In a time and place "that never was and always will be," fluffy-haired fighter Cord (Cooper) is disqualified in combat by the powerful White Robe (McDowall), who hopes to find a fighter powerful enough to face a powerful opposing wizard, Zetan (Lee), who possessed a powerful Book of Enlightenment. Cord believes he's still the man for the job and sets off of his own accord, soon running into a colorful cast of characters including a blind mystic who use his flute as a fighting weapon, a musteacheoied sheik, the savage Monkey Man, and a black-clad figure (credited as Death), all played by Carradine.
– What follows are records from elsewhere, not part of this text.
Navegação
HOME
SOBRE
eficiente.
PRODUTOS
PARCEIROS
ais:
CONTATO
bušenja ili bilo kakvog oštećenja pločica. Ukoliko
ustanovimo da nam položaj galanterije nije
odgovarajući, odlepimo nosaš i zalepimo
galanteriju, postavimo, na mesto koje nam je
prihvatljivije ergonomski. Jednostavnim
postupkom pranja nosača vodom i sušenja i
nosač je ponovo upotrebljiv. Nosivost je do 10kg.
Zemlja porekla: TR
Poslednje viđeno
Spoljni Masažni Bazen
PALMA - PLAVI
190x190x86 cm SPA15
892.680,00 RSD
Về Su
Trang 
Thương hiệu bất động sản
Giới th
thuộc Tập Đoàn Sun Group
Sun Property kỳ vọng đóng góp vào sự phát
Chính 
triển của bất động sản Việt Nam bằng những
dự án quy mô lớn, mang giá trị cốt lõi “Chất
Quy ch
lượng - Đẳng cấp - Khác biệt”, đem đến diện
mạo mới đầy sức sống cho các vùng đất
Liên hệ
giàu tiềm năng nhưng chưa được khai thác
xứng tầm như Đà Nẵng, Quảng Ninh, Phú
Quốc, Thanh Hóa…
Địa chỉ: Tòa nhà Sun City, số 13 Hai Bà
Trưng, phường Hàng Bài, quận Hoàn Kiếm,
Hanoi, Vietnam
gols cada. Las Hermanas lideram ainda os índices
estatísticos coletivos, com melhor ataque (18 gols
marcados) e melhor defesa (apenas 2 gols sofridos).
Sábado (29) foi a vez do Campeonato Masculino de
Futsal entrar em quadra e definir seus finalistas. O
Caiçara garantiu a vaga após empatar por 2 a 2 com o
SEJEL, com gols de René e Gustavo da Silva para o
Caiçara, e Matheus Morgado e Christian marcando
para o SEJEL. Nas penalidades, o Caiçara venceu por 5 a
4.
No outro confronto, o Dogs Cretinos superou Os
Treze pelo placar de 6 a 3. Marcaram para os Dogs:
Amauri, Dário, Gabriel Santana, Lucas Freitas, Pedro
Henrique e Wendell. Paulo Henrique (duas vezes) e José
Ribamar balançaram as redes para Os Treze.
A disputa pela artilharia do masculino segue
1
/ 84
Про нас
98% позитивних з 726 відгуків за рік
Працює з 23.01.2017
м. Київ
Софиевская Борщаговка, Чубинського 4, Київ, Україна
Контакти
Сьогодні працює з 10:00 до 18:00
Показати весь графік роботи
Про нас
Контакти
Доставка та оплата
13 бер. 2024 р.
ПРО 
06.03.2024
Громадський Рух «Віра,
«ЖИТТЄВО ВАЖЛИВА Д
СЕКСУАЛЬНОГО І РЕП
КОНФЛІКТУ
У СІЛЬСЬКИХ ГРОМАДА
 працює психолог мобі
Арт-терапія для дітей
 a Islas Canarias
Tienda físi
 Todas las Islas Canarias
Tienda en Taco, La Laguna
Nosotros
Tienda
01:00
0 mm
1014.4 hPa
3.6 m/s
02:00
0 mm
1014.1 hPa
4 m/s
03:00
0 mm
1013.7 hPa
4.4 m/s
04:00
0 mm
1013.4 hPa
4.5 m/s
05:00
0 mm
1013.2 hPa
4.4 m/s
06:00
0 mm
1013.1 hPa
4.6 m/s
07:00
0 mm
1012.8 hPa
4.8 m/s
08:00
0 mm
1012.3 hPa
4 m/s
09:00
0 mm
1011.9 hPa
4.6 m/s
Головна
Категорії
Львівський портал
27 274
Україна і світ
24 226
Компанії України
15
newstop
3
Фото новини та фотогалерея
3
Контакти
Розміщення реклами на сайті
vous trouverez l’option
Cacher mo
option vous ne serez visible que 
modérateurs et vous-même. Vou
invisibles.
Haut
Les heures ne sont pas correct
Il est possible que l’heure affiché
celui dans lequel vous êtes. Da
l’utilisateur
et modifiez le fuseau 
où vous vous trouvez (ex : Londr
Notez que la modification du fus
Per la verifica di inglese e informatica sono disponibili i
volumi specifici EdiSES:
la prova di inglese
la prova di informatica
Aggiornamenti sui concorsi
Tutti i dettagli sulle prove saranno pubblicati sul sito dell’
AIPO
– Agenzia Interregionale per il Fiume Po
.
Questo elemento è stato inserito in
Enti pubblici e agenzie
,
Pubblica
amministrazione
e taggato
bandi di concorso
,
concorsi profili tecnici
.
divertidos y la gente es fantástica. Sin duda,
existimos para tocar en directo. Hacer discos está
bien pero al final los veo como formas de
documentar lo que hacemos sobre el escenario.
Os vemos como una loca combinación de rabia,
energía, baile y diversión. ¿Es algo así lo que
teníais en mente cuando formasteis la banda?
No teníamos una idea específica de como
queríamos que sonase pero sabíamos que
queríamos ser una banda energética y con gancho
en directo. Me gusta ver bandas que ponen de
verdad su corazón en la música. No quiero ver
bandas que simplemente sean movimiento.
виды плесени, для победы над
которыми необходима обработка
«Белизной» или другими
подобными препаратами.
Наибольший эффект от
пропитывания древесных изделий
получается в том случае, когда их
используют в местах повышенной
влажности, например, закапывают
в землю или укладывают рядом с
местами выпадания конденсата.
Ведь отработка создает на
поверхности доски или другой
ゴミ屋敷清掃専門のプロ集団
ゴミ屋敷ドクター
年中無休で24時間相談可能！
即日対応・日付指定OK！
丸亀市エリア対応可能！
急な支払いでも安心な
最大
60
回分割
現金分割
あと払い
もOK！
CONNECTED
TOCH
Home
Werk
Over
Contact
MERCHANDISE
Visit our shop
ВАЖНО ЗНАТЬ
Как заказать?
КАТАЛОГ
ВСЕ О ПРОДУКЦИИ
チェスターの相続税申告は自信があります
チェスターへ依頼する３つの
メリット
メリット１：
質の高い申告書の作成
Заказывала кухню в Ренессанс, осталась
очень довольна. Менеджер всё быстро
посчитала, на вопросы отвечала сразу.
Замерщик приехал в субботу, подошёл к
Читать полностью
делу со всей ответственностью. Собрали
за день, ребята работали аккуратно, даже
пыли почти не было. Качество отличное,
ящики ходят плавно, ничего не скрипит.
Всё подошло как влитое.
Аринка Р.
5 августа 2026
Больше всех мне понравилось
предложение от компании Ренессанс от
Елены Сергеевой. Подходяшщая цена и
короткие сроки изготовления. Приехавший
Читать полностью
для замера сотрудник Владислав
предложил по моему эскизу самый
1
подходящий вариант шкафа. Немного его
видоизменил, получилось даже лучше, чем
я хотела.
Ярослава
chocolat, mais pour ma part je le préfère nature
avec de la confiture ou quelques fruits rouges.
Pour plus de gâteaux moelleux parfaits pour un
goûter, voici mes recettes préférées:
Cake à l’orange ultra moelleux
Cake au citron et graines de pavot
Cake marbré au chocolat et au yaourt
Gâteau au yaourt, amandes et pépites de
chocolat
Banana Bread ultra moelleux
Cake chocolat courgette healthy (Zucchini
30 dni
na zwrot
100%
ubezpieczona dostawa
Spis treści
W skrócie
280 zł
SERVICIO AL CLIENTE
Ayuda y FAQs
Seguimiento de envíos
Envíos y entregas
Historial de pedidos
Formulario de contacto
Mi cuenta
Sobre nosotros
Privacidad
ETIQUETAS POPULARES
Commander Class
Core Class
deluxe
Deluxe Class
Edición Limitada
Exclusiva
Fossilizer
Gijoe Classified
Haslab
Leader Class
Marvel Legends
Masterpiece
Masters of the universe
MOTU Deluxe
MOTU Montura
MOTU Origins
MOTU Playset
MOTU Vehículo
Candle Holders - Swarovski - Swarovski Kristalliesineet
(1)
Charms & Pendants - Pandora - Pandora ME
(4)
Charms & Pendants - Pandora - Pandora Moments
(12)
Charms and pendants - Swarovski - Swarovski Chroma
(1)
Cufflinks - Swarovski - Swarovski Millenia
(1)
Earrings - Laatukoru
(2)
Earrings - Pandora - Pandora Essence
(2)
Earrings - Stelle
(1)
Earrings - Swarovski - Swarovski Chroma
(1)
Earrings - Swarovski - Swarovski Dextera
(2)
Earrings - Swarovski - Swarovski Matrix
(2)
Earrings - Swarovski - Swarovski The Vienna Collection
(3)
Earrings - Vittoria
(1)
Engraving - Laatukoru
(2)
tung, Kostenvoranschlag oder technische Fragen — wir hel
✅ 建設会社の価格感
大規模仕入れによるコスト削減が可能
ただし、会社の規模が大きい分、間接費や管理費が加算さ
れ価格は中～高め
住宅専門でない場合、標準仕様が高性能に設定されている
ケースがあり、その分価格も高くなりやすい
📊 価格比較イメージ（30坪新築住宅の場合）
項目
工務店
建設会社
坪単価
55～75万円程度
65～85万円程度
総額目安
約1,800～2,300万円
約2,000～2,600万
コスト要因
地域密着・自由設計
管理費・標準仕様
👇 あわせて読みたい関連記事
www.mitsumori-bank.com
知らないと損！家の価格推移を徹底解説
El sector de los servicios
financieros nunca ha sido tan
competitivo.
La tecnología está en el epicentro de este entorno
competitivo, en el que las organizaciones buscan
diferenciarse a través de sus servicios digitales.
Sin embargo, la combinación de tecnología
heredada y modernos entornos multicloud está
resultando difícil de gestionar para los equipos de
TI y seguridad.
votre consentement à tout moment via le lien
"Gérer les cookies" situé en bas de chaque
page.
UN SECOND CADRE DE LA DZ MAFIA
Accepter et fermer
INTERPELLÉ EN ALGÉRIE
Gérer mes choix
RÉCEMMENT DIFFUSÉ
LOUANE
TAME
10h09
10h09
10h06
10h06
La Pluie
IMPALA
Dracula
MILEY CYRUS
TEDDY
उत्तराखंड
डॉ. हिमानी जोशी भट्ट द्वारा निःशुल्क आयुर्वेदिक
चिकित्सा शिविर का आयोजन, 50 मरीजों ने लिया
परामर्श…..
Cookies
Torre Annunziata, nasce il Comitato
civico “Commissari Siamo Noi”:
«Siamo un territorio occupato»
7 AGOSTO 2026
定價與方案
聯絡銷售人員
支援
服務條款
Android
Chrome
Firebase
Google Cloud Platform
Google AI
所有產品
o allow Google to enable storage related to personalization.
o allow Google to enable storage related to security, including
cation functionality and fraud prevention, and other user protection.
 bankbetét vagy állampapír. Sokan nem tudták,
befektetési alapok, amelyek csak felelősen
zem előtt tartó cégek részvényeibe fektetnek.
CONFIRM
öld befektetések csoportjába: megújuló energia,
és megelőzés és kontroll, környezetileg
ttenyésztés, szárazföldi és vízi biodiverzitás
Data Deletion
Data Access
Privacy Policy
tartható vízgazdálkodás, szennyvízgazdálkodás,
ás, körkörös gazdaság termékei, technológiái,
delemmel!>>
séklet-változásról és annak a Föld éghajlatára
He also takes time out to bed down a beautiful maiden (Creer) before finally reaching his destination, where a very Zen surprise waits in store.

Shot in Israel with a dreamlike atmosphere reminiscent of classic fantasy novels (or maybe Lucio Fulci's Conquest with a bigger budget and cleaner camerawork), Circle of Iron will come seem either deeply profoundly or utterly silly depending on the viewer's mood (or perhaps a combination of both). Carradine certainly gets to stretch himself beyond his famous Kung Fu persona here with his multiple roles, though obviously his flute character is the most interesting and pivotal to the story. Though he only appears for a few minutes of screen time, Lee also offers a nicely judged performance which plays surprisingly against type (for reasons which shouldn't be revealed here, though it's worth mentioning that the final twist was copied wholesale by Kung Fu Panda, of all films). However, perhaps the most memorable performance is delivered by Eli Wallach, again in essentially an extended cameo as "Man in Oil," whose plan to achieve a higher state of enlightenment is highly unusual, to say the least. A friend of Carradine's, Cooper suffers in comparison to his co-stars (and his wooly hairdo doesn't do him any favors either); he seems more like a bemused, over-the-hill surfer than a dedicated seeker of truth. However, in an oddball drive-in sort of way, his performance works in th same way as other inexplicably modern leading men in films like The Sword and Sorcerer.

Blue Underground has released Circle of Iron in two DVD editions, first as a modest single-disc edition and then a tricked-out, two-disc special edition. Their subsequent Blu-Ray carries over all of the extras apart from a stills gallery and a pdf of the original screenplay by Lee, Coburn and Sterling Silliphant, and the real clincher for the hi-def option is the obvious huge increase in clarity and fidelity in the transfer of the feature itself. While the standard def DVD struggled with the earthy tones of the film and betrayed some signs of edge enhancement to compensate for the tricky visuals, the Blu-Ray has no such issues and looks pleasingly film-like. The amount of film grain looks about right, too, appearing just enough in darker scenes and the opticals used for the credits to still look like a real movie. Very nice all around. While the DVDs offer the usual DTS and Dolby Digital EX options, the Blu-Ray also trumps them with subtle but immersive DTS-HD and Dolby TruHD mixes along with the prior Dolby Digital tracks and optional subtiles in English, Spanish or French. Extras include a delightful video interview ("Playing the Silent Flute") with the late Carradine (who mimics his characters on-camera and offers his memories of the apparently MIA Cooper), a robust audio commentary with director Richard Moore, interviews with co-producer Paul Maslansky and marital arts coordinator Joe Lewis, an audio interview with silliphant about working with Lee and Coburn, the Ameican and international trailers using both titles, and TV spots. Apart from the Carradine interviw, the Moore commentary (moderated by David Gregory) is the most substantial of the bonuses, talking about the path of the film on its way to completion and the stories behind the extremely color cast of players involved. Certainly one of the most unique martial arts films from the genre's initial heyday around the world, Circle of Iron offers much more than just mindless fight scenes and holds up as a fascinating mixture of spirituality and body blows.